Data provided:
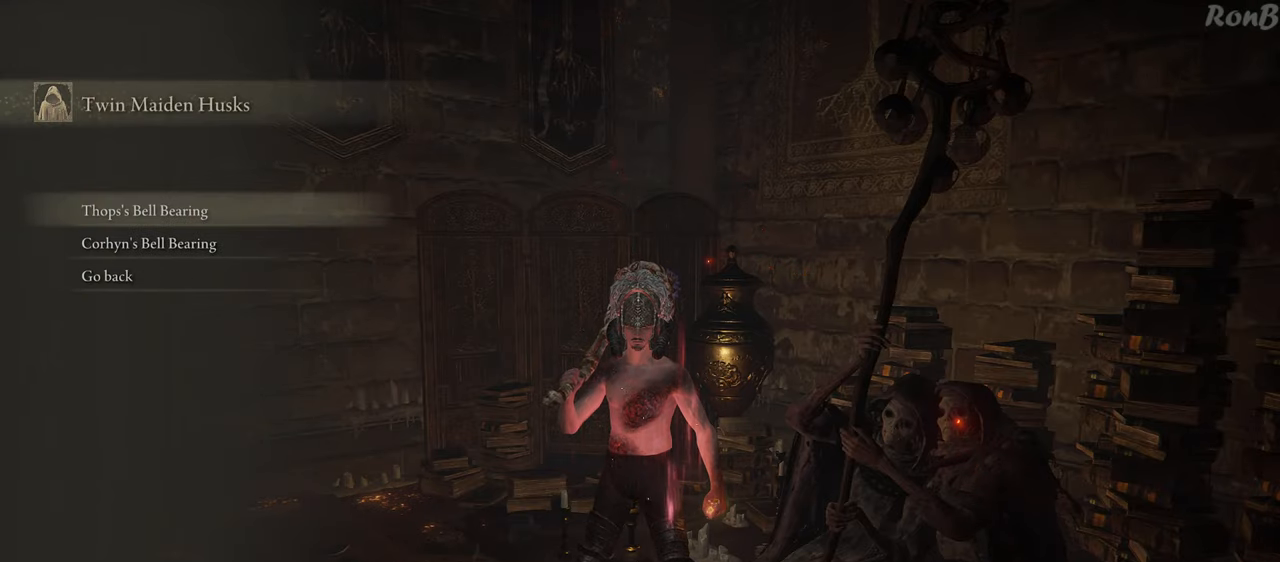
{"buttons": [], "left_stick": "center", "right_stick": "center", "events": [[117, "CROSS", "down"], [200, "CROSS", "up"]]}
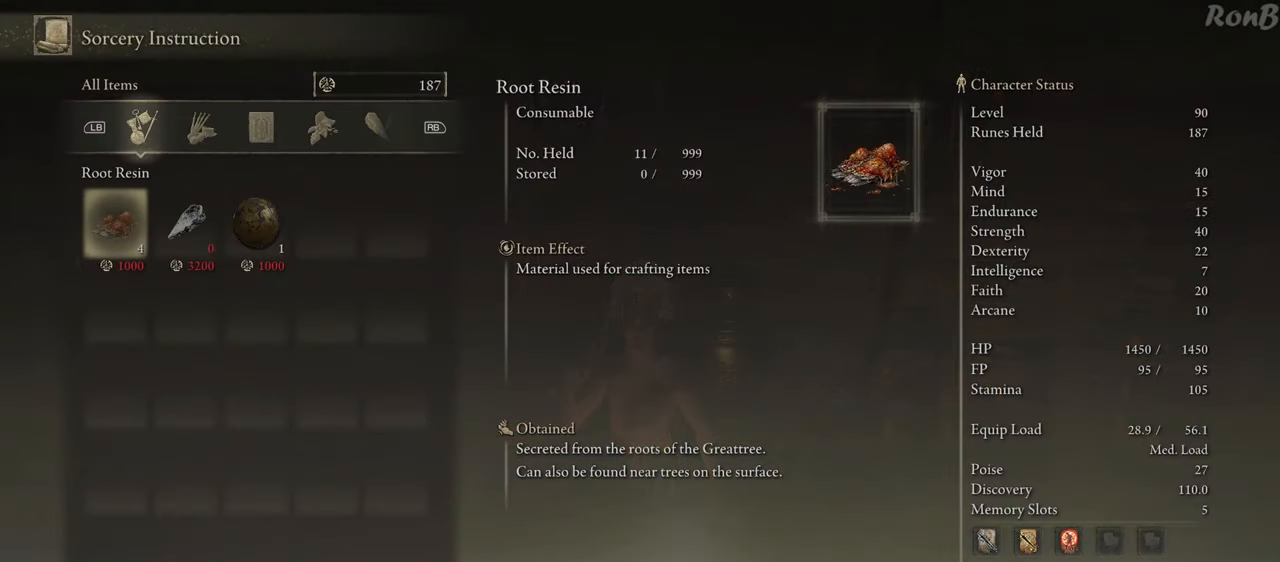
{"buttons": ["DPAD_RIGHT"], "left_stick": "center", "right_stick": "center", "events": [[233, "DPAD_RIGHT", "down"], [350, "DPAD_RIGHT", "up"], [417, "DPAD_RIGHT", "down"]]}
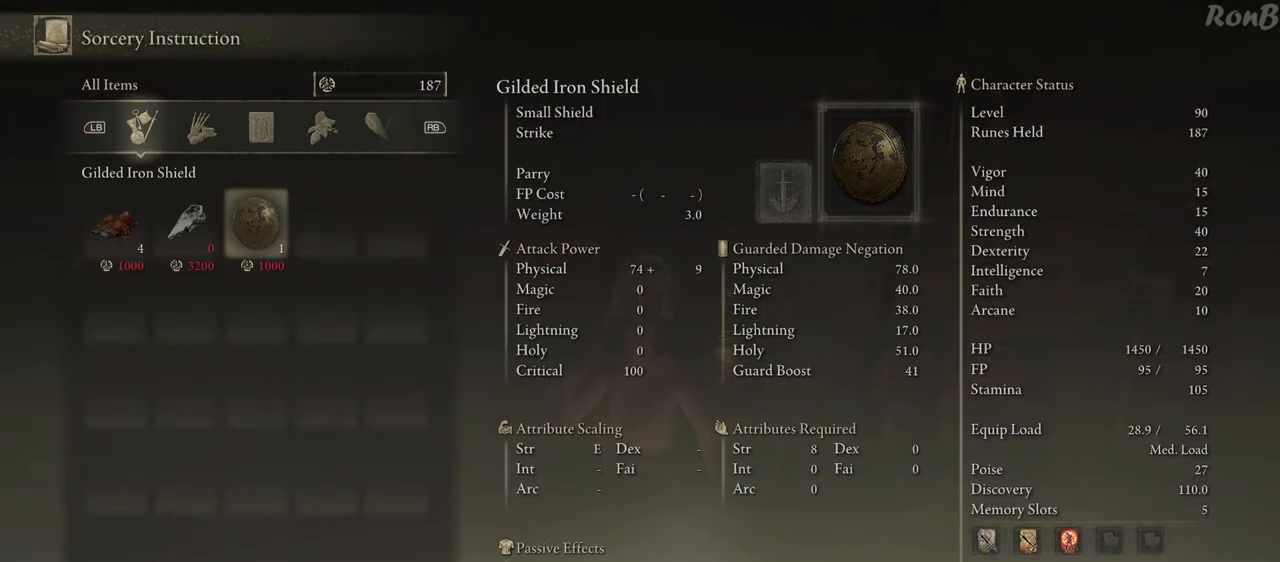
{"buttons": [], "left_stick": "center", "right_stick": "center", "events": [[17, "DPAD_RIGHT", "up"], [50, "CIRCLE", "down"], [117, "CIRCLE", "up"]]}
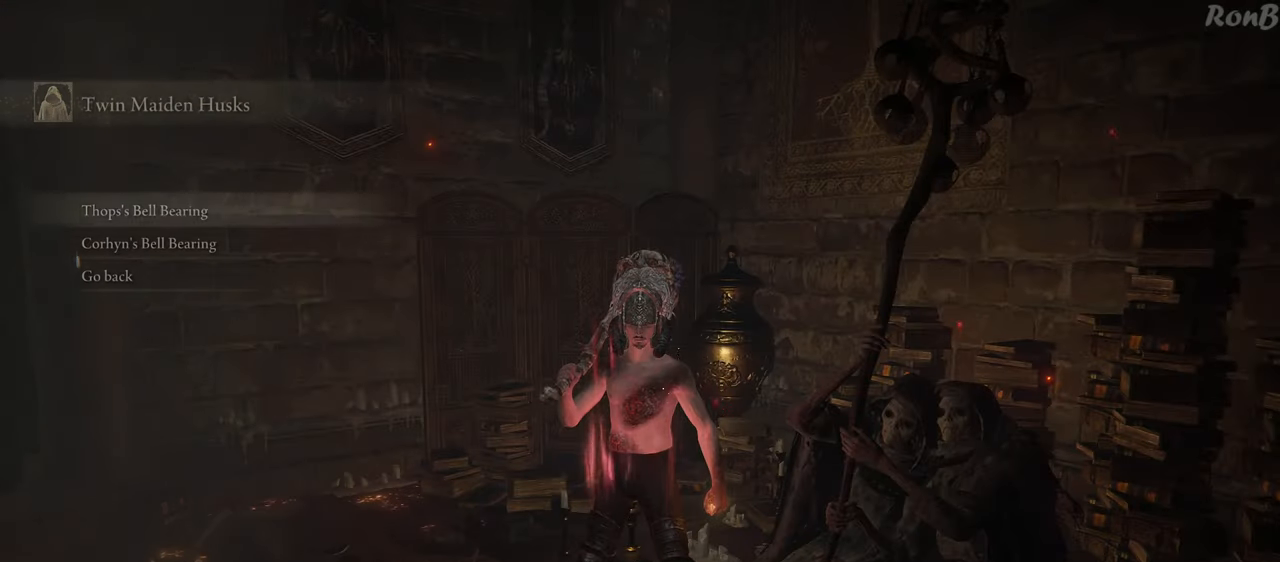
{"buttons": [], "left_stick": "center", "right_stick": "center", "events": [[17, "DPAD_DOWN", "down"], [133, "DPAD_DOWN", "up"], [233, "CROSS", "down"], [300, "CROSS", "up"]]}
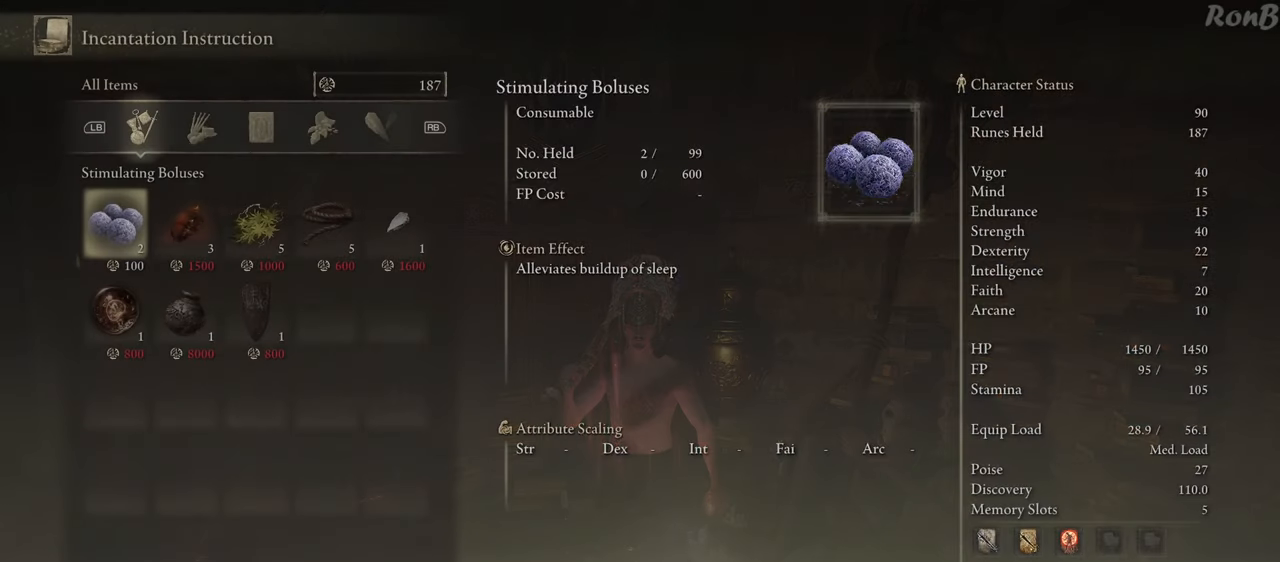
{"buttons": [], "left_stick": "center", "right_stick": "center", "events": []}
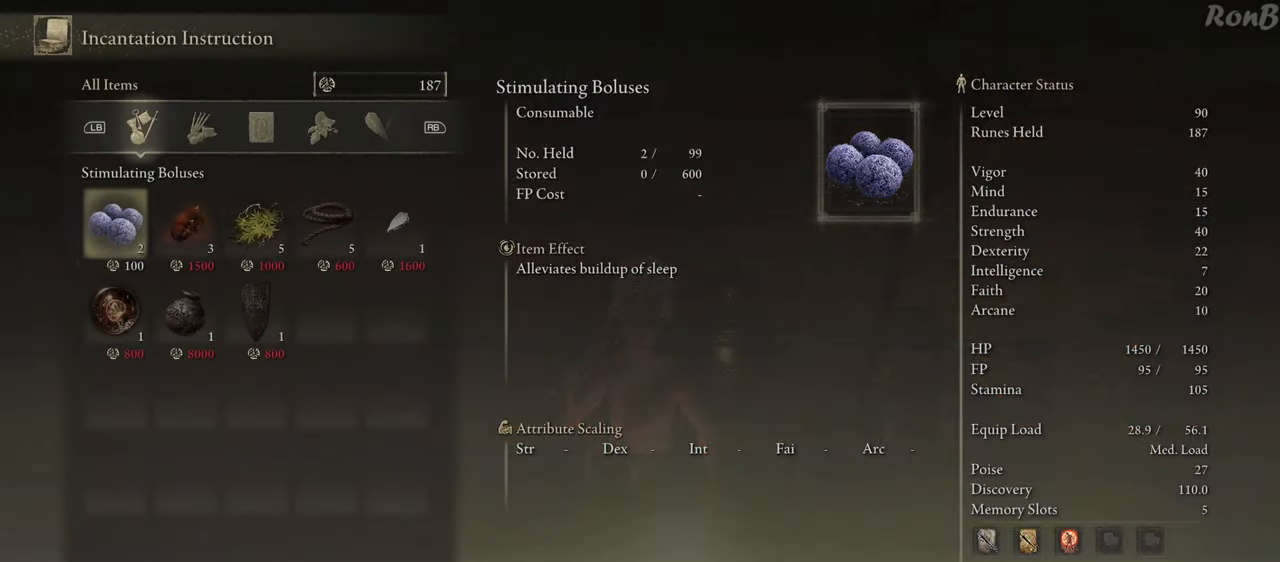
{"buttons": ["DPAD_RIGHT"], "left_stick": "center", "right_stick": "center", "events": [[17, "DPAD_RIGHT", "down"]]}
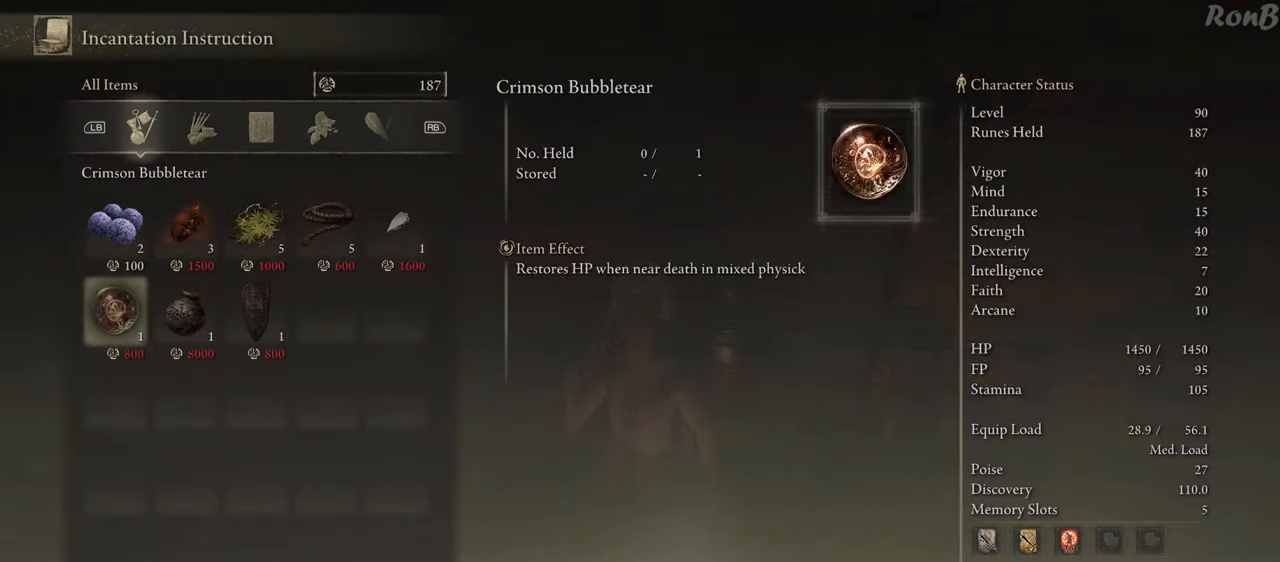
{"buttons": ["DPAD_LEFT"], "left_stick": "center", "right_stick": "center", "events": [[167, "DPAD_RIGHT", "up"], [433, "DPAD_LEFT", "down"]]}
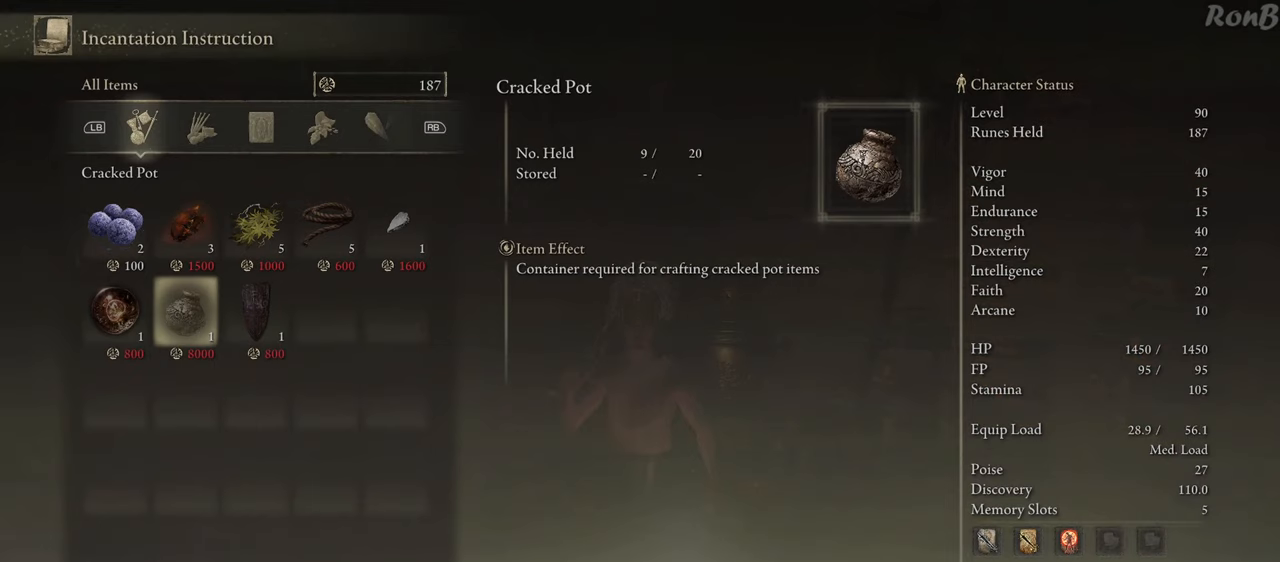
{"buttons": [], "left_stick": "center", "right_stick": "center", "events": [[50, "DPAD_LEFT", "up"]]}
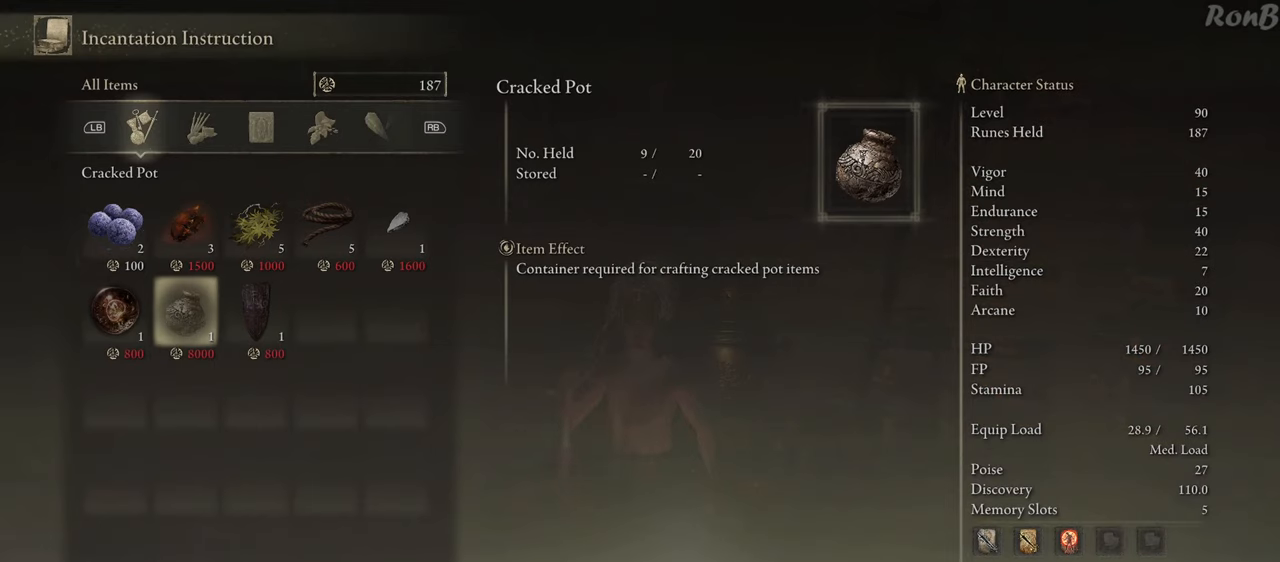
{"buttons": [], "left_stick": "center", "right_stick": "center", "events": []}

Aim of the task: What is the number of lines in the data that contain "CROSS"? Write that number and nothing else.

The answer: 2